Document text:
** Begin **

With the parasha of Toldot, the second patriarch, Yitzhak, takes centre stage. This new phase of Jewish history is introduced with the verse:
(יט) וְאֵלֶּה תּוֹלְדֹת יִצְחָק בֶּן אַבְרָהָם אַבְרָהָם הוֹלִיד אֶת יִצְחָק. (בראשית כה:יט)
This is the history of the generations of Yitzhak, the son of Avraham. Avraham fathered Yitzhak. (Bereishit 25:19)
The question is obvious. If Yitzhak is explicitly described as Avraham’s son, why does the verse continue to state that Avraham was the father of Yitzhak?
Rashi (11th century France) answers as follows:
ע"י שכתב הכתוב יצחק בן אברהם הוזקק לומר אברהם הוליד את יצחק לפי שהיו ליצני הדור אומרים מאבימלך נתעברה שרה שהרי כמה שנים שהתה עם אברהם ולא נתעברה הימנו מה עשה הקב"ה צר קלסתר פניו של יצחק דומה לאברהם והעידו הכל אברהם הוליד את יצחק וזהו שכתב כאן יצחק בן אברהם היה שהרי עדות יש שאברהם הוליד את יצחק:
Because Scripture wrote, "Yitzhak, son of Avraham" it was compelled to say "Avraham fathered Yitzhak", because the cynics of that generation said, "Sarah became pregnant by Avimelech (King of Gerar, where Avraham and Sarah had previously resided) because for many years she waited with Avraham and did not become pregnant by him". What did the Holy One, blessed be He, do? He shaped Yitzhak's facial features exactly similar to those of Avraham's, so that everyone confimed that Avraham fathered Yitzhak. This is what is written here: that Yitzhak was the son of Avraham, for there is evidence that Avraham fathered Yitzhak (Midrash Tanchuma, Toldot 1).
According to this midrash, the “cynics” were not disputing that a miracle had been granted to Sarah, who gave birth at the age of 90, and even though they knew that Avraham had already fathered a child (Yishmael), they still refused to believe that he was the father of Yitzchak.
The Brisker Rov (20th century Israel) suggests that this shows the absurdity of those who felt threatened (and those who feel threatened today) by Avraham and his mission to publicise Hashem’s name in the world. They can accept miracles happened to Sarah, but because of their irrational antipathy to Avraham and the ideals for which he stands, they cannot accept even lesser miracles happened to him.

** End **

What to do:
1: According to the Toldot commentary, at what age did Sarah give birth?
2: Copy from the Toldot commentary, word for word, the passage from "With the parasha" up to and including "father of Yitzhak?".

Data lines:
** Begin **

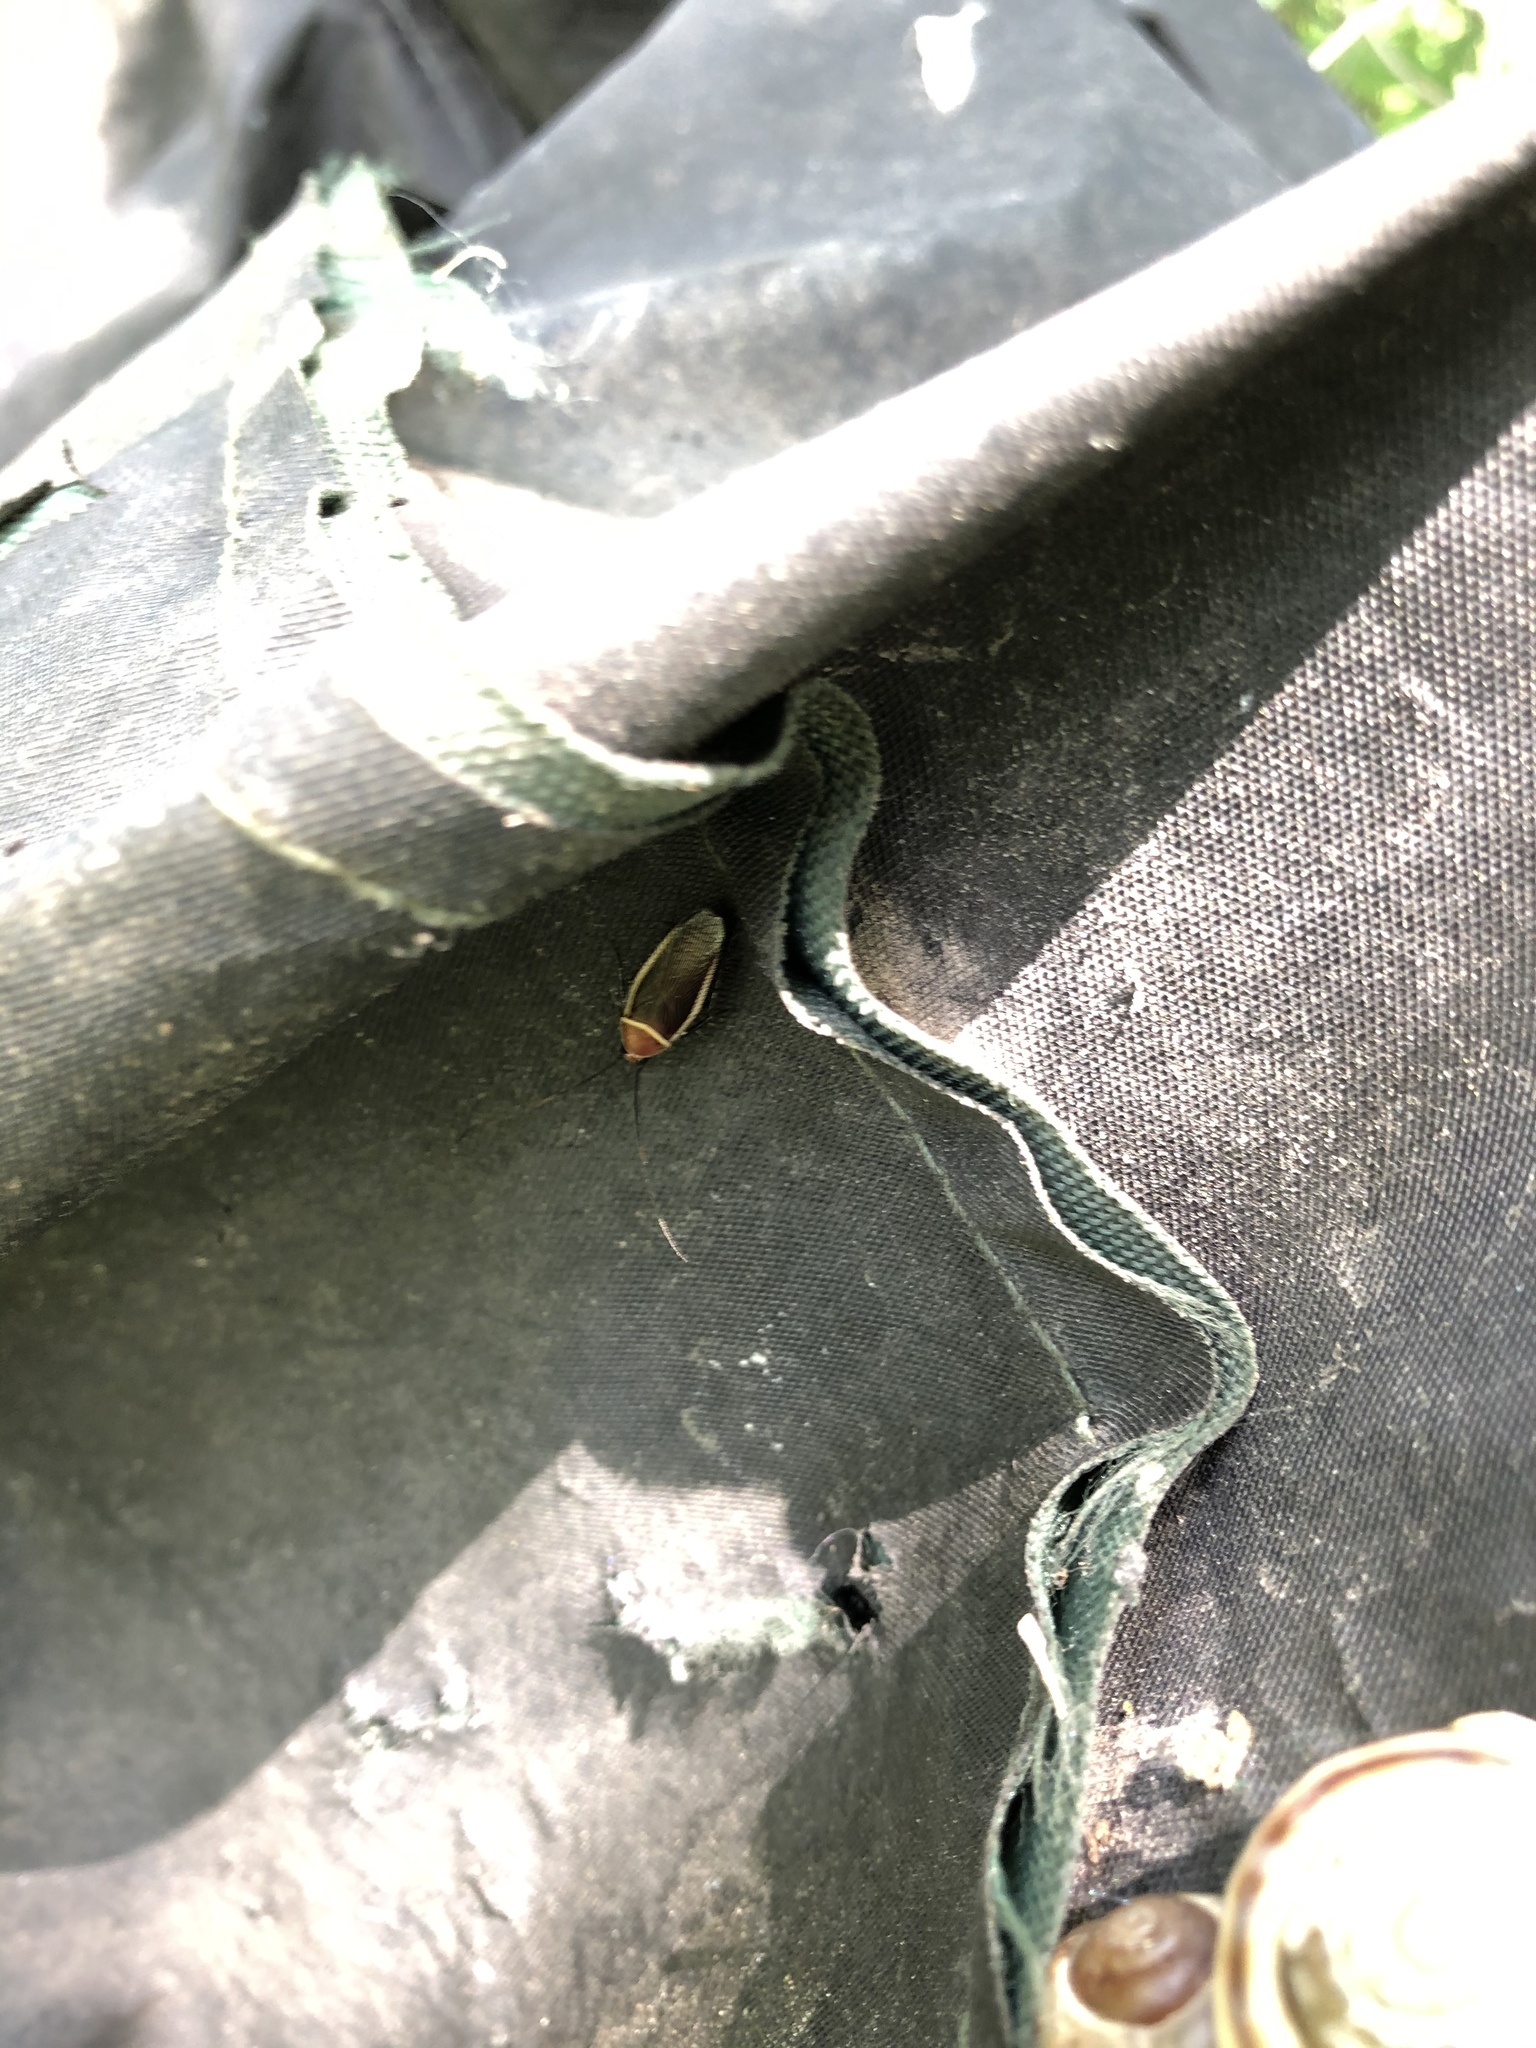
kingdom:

** End **
** Begin **

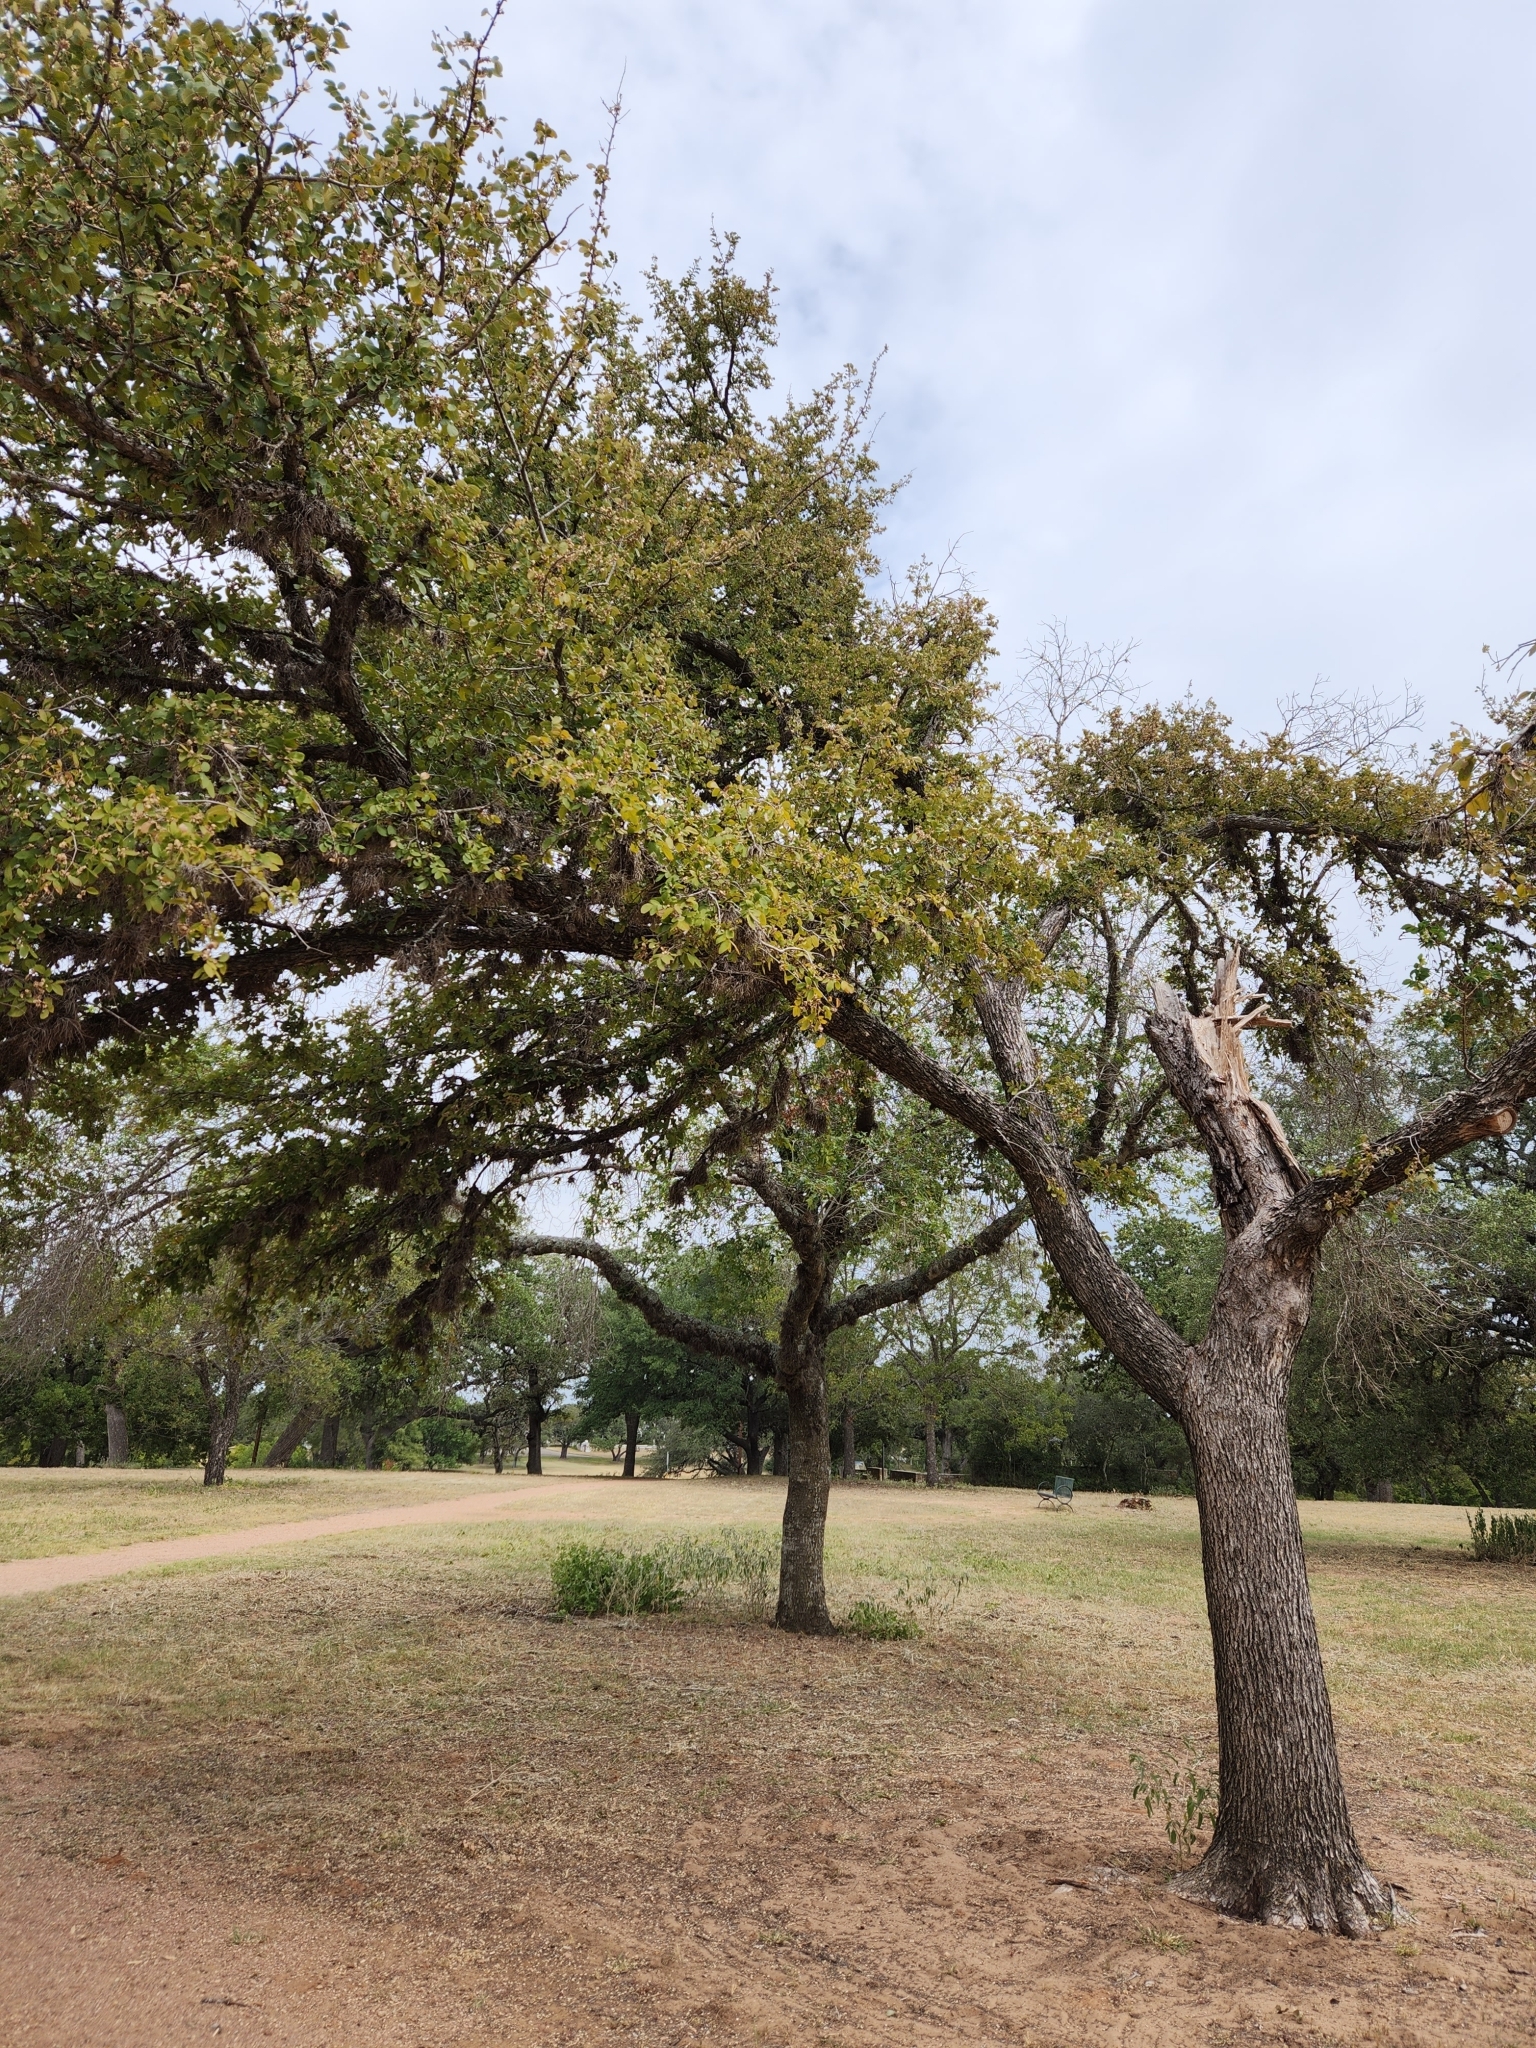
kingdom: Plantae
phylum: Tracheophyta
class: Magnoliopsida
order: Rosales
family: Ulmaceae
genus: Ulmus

** End **

Results of the exercise:
1: At the age of 90.

2:
With the parasha of Toldot, the second patriarch, Yitzhak, takes centre stage. This new phase of Jewish history is introduced with the verse:
(יט) וְאֵלֶּה תּוֹלְדֹת יִצְחָק בֶּן אַבְרָהָם אַבְרָהָם הוֹלִיד אֶת יִצְחָק. (בראשית כה:יט)
This is the history of the generations of Yitzhak, the son of Avraham. Avraham fathered Yitzhak. (Bereishit 25:19)
The question is obvious. If Yitzhak is explicitly described as Avraham’s son, why does the verse continue to state that Avraham was the father of Yitzhak?